Note the following about optimization. The set of constraints specify the feasible region. This may typically characterize potentially infinite solutions or diverse possible solutions. The criterion function being optimized will force the selection of one or more of these diverse points in the solution space increasing the centrality. A regularizer will shrink this collection of possible solutions further.

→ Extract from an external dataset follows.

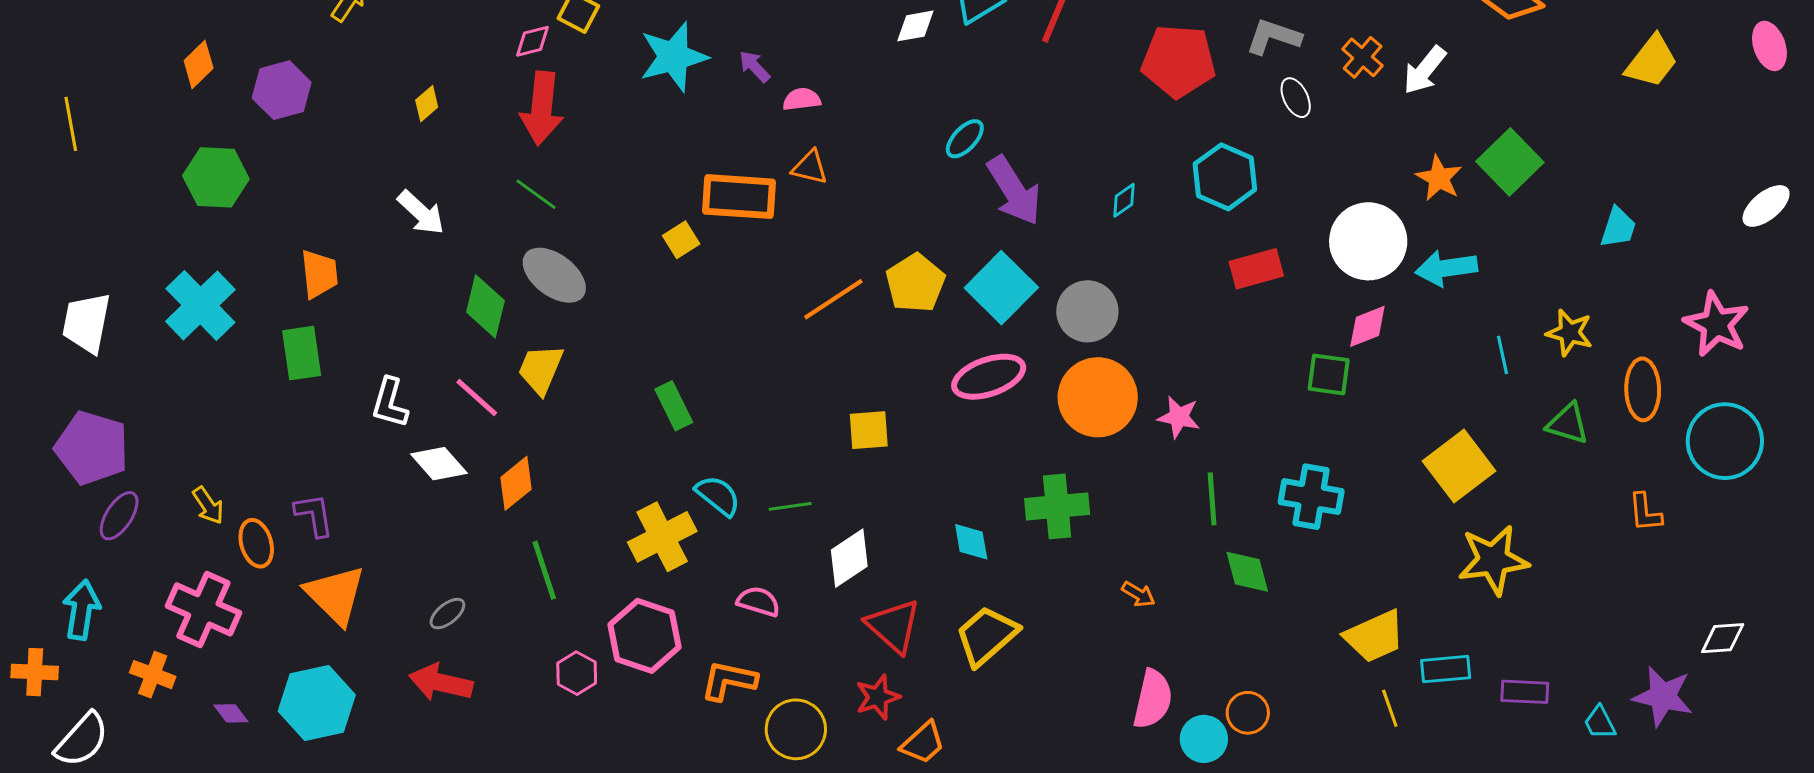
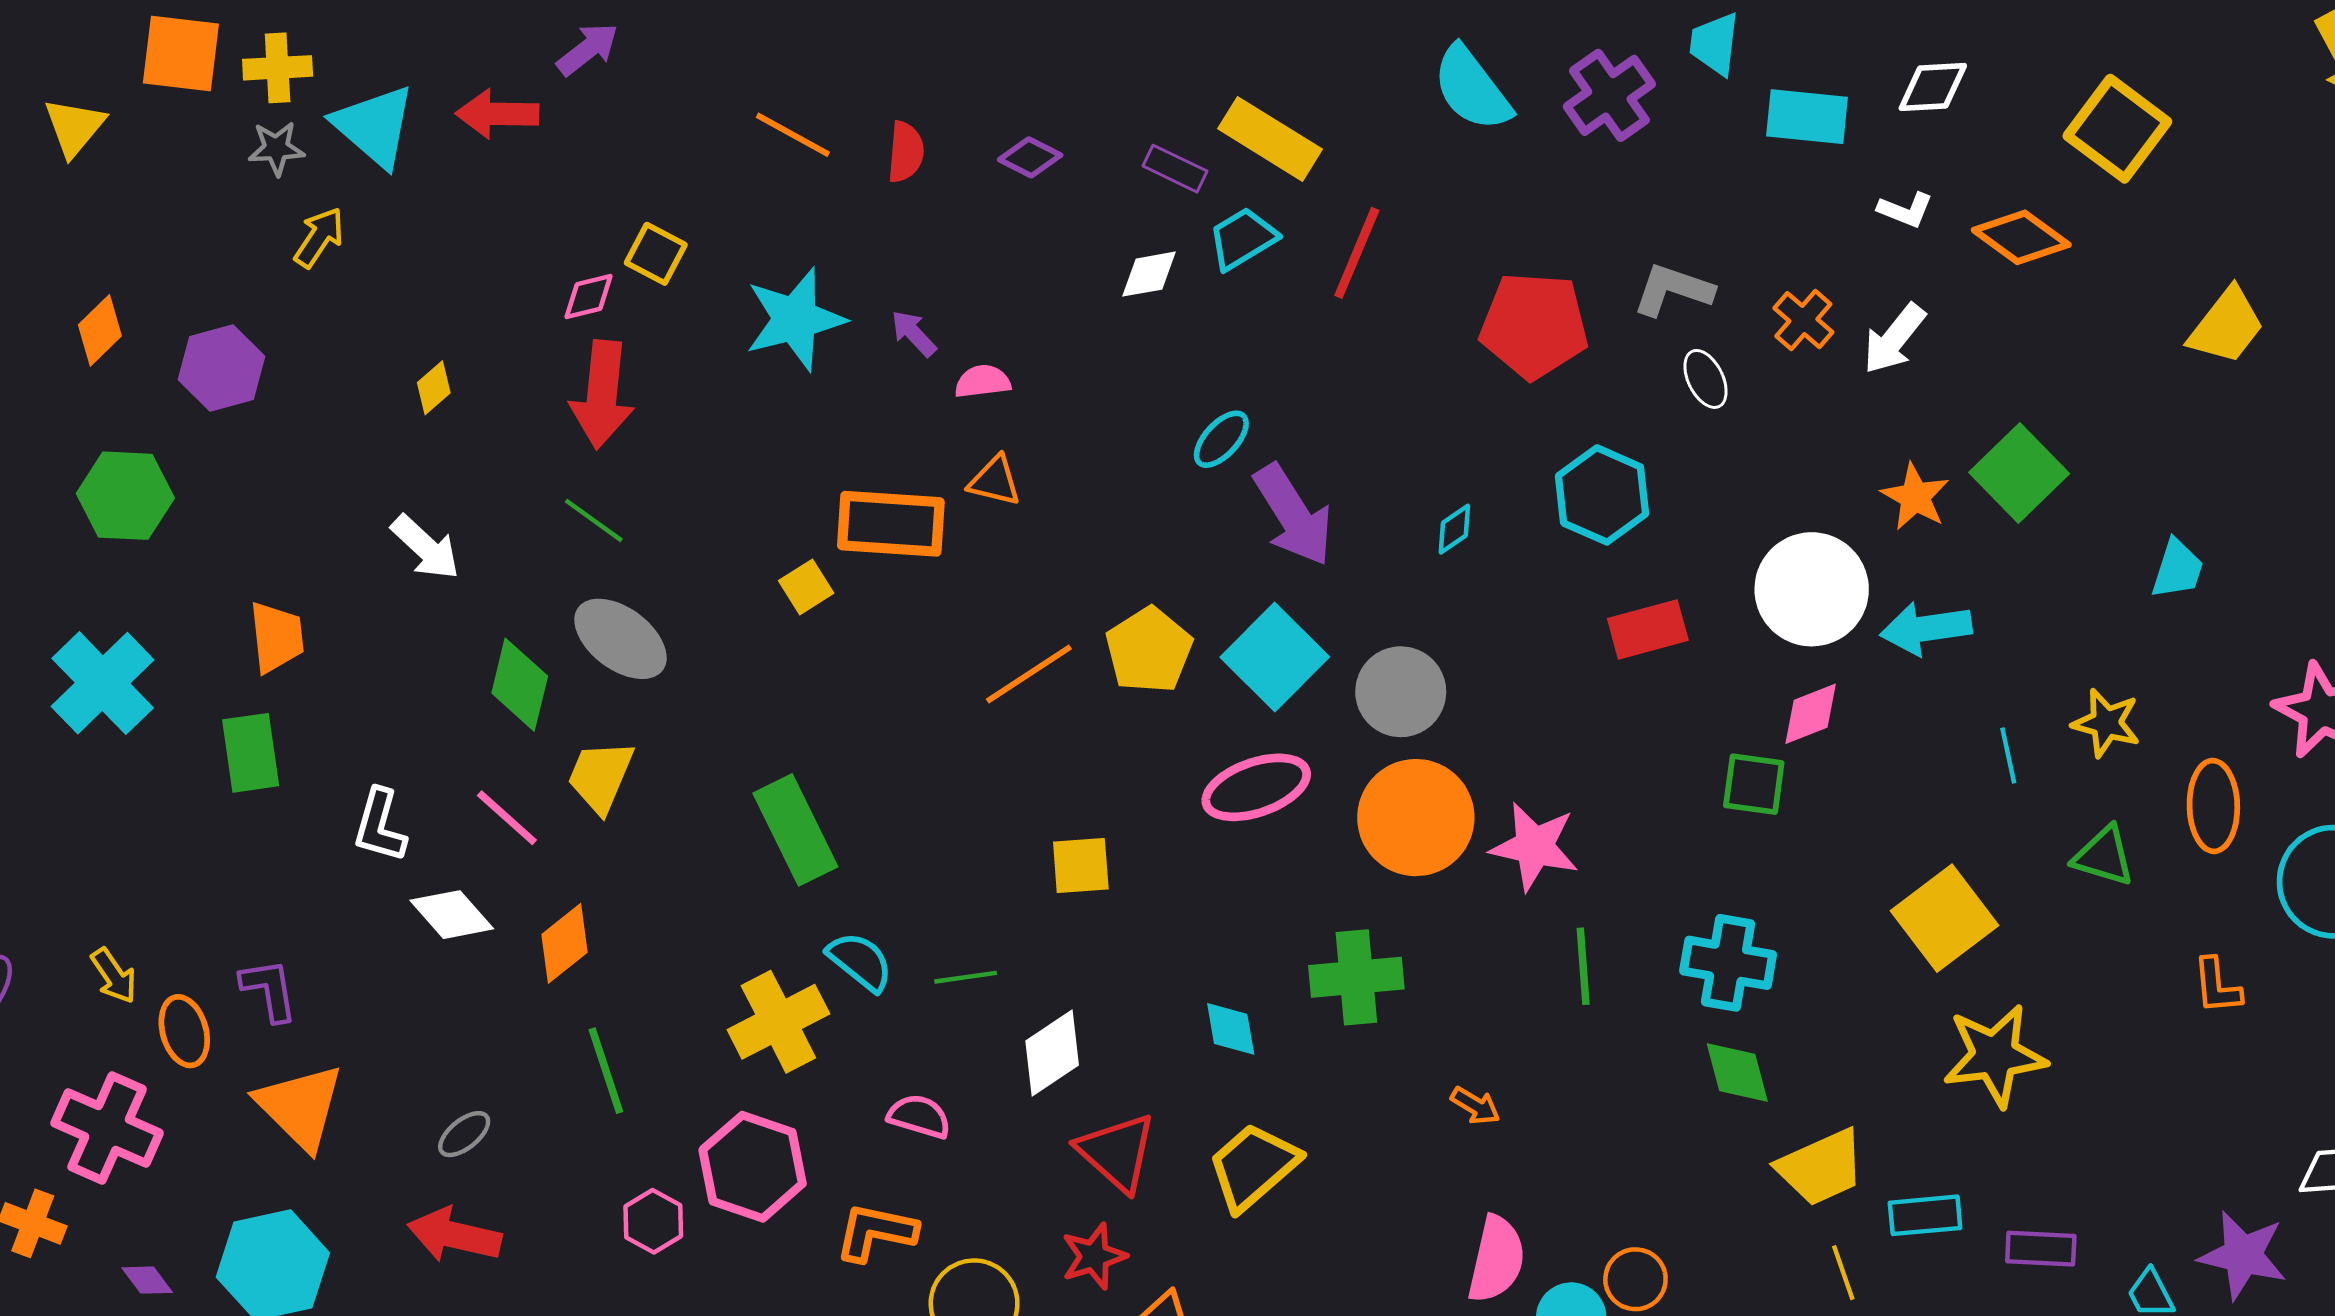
green rectangle: (674, 406) -> (795, 830), size x1.5
pink star: (1179, 417) -> (1534, 846), size x1.4
green diamond: (1247, 572) -> (1737, 1073), moved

Consider, for example, a data set of the following four patterns drawn from 2 classes as shown in Table 4.2. Let patterns 1 and 2 be training points from class 1 and let the other 2, that is patterns 3 and 4 be from class 2.

Table 4.2 4-dimensional data from two classes

Let a classifier gave two w vectors given by

\(w^1\) = \((1,0,1,0,-2)\)

\(w^2\) = \((0.5,0.6,0.5,0.4,-2)\). Verify that both these weight vectors classify all the four patterns correctly. For example, using \(w^1\) on pattern 2 gives us

\(0.5+0+0.7+0 -2 <0\). Similarly \(w^2\) with pattern 4 gives us \(0.65+0.78+0.7+0.9 - 2>0\). Similarly one can verify other patterns.

Among these two weight vectors, if we require a sparse vector, then \(w^1\) will be selected and \(w^2\) will be left out.